**WHAT TO DO**
Reproduce the material word for word, from its first line up to and including the line that contains "list Jesus made".

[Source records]
==================================================
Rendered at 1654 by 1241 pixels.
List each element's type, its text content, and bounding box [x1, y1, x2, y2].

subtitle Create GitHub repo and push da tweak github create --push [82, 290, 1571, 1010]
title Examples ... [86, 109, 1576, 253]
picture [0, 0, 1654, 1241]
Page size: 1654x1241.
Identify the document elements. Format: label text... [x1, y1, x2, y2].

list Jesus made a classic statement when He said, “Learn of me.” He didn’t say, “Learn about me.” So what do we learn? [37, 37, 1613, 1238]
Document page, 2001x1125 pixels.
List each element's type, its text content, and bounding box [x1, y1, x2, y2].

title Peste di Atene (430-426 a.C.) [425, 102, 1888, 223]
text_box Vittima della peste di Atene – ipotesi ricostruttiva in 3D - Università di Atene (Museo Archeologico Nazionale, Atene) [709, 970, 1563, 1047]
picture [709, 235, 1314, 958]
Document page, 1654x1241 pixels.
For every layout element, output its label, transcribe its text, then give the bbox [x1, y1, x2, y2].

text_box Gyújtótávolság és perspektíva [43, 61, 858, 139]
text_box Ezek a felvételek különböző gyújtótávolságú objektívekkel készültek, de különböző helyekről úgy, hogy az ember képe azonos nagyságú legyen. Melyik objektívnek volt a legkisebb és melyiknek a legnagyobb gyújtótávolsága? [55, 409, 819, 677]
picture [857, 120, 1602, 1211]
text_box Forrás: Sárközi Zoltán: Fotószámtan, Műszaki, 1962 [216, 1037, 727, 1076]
==================================================
**RESULT OF THIS TASK**
Rendered at 1654 by 1241 pixels.
List each element's type, its text content, and bounding box [x1, y1, x2, y2].

subtitle Create GitHub repo and push da tweak github create --push [82, 290, 1571, 1010]
title Examples ... [86, 109, 1576, 253]
picture [0, 0, 1654, 1241]
Page size: 1654x1241.
Identify the document elements. Format: label text... [x1, y1, x2, y2].

list Jesus made a classic statement when He said, “Learn of me.” He didn’t say, “Learn about me.” So what do we learn? [37, 37, 1613, 1238]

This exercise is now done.